Zebra

Zebra

Zebra

By: Robert Cook, 1999
Medium: cast bronze
Size: 104 x 95mm
Cast by: Lunt
Issue: The Medal, no. 36 (2000)
Edition: 47

Category:

Robert Cook began forming wax in 1940, in his last year of studying with George Demetrios at Milton Academy, Boston, Massachusetts. Later he studied in Paris under Marcel Gaumont at the Academie des Beaux-Arts, and finally in Rome, where he has lived since 1948. He has won numerous awards, including the Prix de Rome, the National Academy of Arts and Letters award, and the Tiffany Foundation award. His huge abstract sculpture of a dinosaur is a landmark on New York’s Park Avenue at 51st Street. For large sinuous works such as this, Cook works directly with sheets of beeswax, supporting the structure with bamboo before casting.

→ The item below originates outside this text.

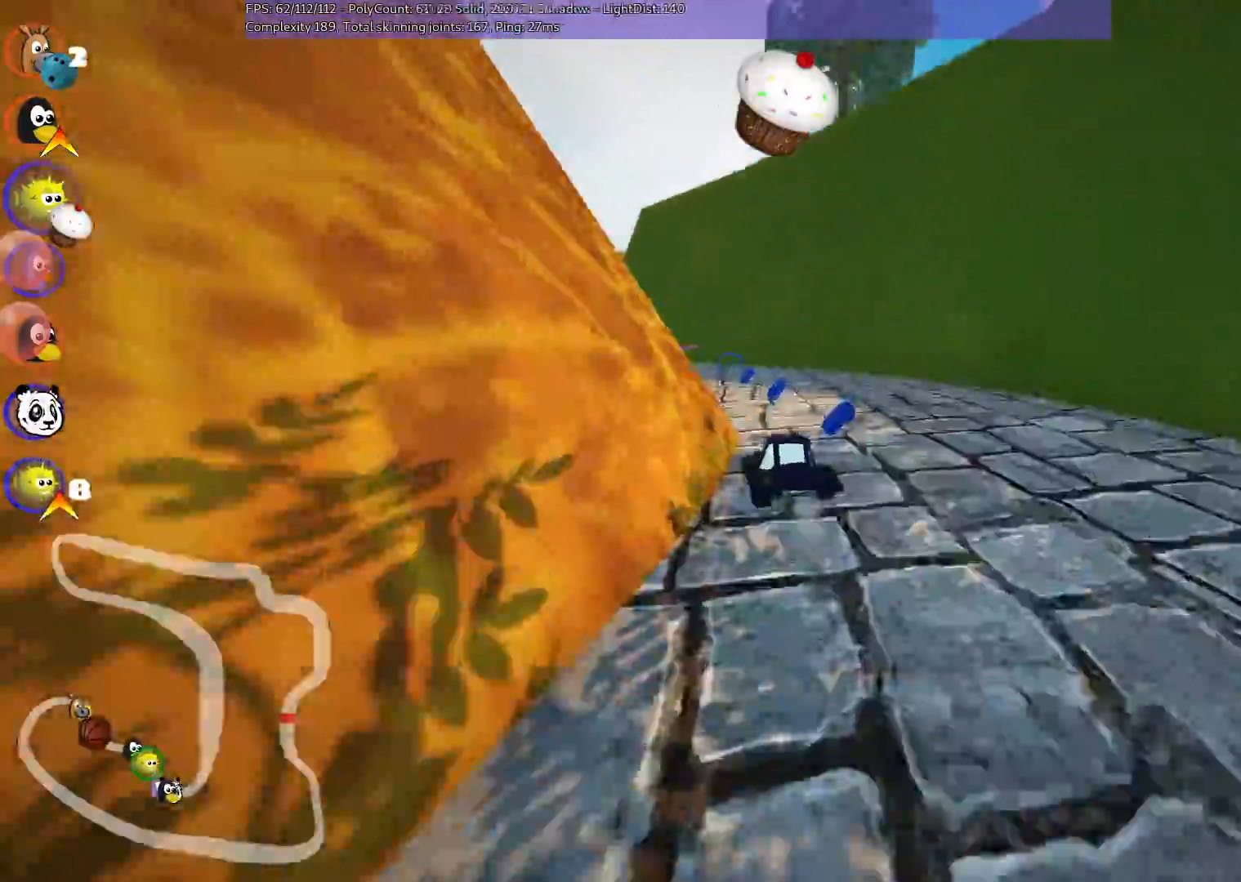
{"keys": ["up"], "events": [[33, "right", "up"], [67, "n", "down"], [117, "left", "down"], [117, "m", "up"], [250, "n", "up"], [467, "left", "up"]]}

Cook came late to making medals and circles. He works directly in a sheet of wax, playing with form. ‘Where there is a raised or convex form on one face, there must be a corresponding concave form on the other to keep a uniform thickness or thinness.’ His Zebra medal for BAMS exemplifies this technique and is typical of his work in several ways. Cook is an avid student of life-drawing, especially of animals in the wild – or indeed of humans, as when playing jazz and dancing. Tension, movement, energy are the three characteristics of his bronzes. Zebra catches that still moment when the animal fixes its gaze upon you and remains absolutely motionless. But you know well that, if you move (or spin the medal), an instant later the zebra will swiftly turn and gallop away in a blur.